Reading it now, in 2010, is deeply entertaining. Here’s a sampling:
The truth is, no online database will replace your daily newspaper, no CD-ROM can take the place of a competent teacher and no computer network will change the way government works…
How about electronic publishing? Try reading a book on disc. At best, it’s an unpleasant chore: the myopic glow of a clunky computer replaces the friendly pages of a book. And you can’t tote that laptop to the beach. Yet Nicholas Negroponte, director of the MIT Media Lab, predicts that we’ll soon buy books and newspapers straight over the Internet. Uh, sure.
This next part is my favorite:
Then there’s cyberbusiness. We’re promised instant catalog shopping–just point and click for great deals. We’ll order airline tickets over the network, make restaurant reservations and negotiate sales contracts. Stores will become obselete. So how come my local mall does more business in an afternoon than the entire Internet handles in a month? Even if there were a trustworthy way to send money over the Internet–which there isn’t–the network is missing a most essential ingredient of capitalism: salespeople.
In the author’s defense, the Internet really was pretty bad back in 1995. There was no Google, it was wildly inefficient to search for information, most people didn’t even have e-mail addresses, and there was no online social networking as we know it today. And Stoll wasn’t railing against technology so much as he was debunking the utopian visionaries talking about how The Internet Will Change Everything, and warning against the tendency of technology to isolate people from each other – real human connections are more important than mindless data points in an ocean of information.

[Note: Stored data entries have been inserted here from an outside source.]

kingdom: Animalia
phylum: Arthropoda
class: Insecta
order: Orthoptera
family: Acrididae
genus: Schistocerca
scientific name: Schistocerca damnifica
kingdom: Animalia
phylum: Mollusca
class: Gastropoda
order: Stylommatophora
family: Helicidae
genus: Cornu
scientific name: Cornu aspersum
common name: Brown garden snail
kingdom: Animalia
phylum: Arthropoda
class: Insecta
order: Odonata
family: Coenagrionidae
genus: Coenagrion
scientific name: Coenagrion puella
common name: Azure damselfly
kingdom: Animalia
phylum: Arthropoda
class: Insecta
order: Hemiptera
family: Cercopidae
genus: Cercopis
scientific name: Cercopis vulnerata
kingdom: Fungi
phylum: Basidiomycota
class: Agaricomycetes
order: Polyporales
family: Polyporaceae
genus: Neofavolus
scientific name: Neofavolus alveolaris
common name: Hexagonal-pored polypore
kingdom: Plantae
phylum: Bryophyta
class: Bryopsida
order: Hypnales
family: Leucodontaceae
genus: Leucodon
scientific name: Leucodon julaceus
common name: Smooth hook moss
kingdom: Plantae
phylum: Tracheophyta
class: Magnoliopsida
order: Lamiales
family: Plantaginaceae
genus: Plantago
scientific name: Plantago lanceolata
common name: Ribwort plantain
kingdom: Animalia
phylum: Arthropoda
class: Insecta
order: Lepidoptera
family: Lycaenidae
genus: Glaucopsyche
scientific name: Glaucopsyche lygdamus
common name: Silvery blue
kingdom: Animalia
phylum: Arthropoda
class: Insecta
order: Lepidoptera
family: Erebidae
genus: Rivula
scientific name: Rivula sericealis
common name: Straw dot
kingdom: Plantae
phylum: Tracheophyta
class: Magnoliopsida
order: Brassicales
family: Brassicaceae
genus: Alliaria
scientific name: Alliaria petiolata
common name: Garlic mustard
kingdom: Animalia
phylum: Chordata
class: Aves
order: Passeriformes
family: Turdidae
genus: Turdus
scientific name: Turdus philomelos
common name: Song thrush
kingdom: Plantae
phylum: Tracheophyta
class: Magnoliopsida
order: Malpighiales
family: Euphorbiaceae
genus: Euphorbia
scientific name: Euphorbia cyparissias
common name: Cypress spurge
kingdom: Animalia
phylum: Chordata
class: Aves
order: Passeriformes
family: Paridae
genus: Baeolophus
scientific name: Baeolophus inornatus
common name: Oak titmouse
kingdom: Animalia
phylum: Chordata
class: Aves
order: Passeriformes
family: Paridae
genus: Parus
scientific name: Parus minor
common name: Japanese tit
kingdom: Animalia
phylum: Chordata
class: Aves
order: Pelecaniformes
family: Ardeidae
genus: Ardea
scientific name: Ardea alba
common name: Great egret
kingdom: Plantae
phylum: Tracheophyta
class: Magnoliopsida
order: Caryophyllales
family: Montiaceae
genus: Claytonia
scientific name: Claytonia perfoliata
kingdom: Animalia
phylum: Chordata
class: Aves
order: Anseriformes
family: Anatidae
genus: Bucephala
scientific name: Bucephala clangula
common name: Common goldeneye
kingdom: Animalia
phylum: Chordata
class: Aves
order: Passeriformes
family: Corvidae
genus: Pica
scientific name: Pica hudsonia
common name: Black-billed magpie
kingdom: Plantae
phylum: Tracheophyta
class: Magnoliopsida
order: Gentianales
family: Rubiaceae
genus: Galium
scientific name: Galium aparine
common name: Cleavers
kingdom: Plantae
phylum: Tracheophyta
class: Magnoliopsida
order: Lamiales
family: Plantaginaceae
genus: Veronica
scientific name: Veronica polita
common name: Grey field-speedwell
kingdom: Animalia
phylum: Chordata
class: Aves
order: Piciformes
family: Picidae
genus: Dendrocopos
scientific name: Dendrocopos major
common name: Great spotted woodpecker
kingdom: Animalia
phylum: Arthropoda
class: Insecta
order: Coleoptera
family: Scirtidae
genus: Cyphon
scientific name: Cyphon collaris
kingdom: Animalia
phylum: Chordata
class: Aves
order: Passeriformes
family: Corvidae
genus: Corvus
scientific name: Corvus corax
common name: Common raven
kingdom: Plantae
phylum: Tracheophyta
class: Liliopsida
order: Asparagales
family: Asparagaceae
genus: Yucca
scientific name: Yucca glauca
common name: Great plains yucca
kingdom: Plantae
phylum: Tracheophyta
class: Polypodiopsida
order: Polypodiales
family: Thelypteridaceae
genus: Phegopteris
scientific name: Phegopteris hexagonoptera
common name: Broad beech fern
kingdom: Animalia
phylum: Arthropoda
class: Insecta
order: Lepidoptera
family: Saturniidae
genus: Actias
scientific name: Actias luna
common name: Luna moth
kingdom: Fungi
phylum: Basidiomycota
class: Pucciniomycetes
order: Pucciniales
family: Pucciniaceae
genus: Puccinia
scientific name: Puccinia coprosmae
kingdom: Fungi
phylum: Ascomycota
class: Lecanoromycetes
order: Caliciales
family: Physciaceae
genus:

But what this article ultimately reminds me of is that a lot of our predictions about the future will often turn out to be wildly wrong. While it’s true that techno-visionaries can be overly optimistic, we shouldn’t discount the ability of technology to change the way we interact with our world – and we shouldn’t underestimate the human potential to adapt and embrace change.
As Slate’s technology columnist, Farhad Manjoo put it:
Many of the technologies that we now take for granted—online social networks, Web video, and photo libraries—weren’t invented a decade ago and were only in their infancy five years ago. (YouTube celebrated its fifth birthday this month.) In a decade from now, I predict, we’ll be using gadgets and tech tools that nobody has conjured as of 2010.
In the realm of outlandish predictions, I feel more comfortable with the extreme optimists.
The only truly stupid prediction to make about the future is that nothing is going to change and that none of our technology is ever going to get any better.